%%

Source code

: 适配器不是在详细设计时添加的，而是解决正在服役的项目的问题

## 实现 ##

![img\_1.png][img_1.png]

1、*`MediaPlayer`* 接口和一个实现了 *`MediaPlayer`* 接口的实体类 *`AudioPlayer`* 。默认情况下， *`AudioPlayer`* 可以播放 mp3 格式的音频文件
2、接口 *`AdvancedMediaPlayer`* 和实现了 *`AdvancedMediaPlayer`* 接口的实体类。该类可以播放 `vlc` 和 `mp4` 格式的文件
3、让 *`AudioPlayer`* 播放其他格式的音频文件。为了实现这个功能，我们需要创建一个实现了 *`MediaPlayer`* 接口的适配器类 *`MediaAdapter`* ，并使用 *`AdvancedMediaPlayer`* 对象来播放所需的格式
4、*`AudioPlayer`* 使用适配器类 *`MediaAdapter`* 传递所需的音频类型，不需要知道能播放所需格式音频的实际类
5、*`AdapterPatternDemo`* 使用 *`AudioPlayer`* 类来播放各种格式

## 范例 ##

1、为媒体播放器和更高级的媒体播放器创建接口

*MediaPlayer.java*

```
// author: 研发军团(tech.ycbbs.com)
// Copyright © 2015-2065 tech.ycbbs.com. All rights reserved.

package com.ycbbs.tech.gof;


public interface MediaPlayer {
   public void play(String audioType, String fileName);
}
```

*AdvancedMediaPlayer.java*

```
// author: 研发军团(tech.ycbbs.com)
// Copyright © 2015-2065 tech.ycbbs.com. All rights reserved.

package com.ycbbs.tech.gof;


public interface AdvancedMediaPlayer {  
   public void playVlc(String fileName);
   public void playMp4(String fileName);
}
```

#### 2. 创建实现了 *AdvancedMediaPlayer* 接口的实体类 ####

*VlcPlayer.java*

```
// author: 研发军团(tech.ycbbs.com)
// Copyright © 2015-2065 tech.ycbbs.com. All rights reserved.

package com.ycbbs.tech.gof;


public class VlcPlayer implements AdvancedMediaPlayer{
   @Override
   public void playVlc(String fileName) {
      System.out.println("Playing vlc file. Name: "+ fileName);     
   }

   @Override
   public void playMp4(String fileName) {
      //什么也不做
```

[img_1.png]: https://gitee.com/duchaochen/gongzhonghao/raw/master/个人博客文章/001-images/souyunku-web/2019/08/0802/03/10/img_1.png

%%

=== TASK TO CARRY OUT ===
In the listing above, find each line with the word "interface" and return it.

=== OUTPUT OF THE EXERCISE ===
public interface MediaPlayer {
public interface AdvancedMediaPlayer {  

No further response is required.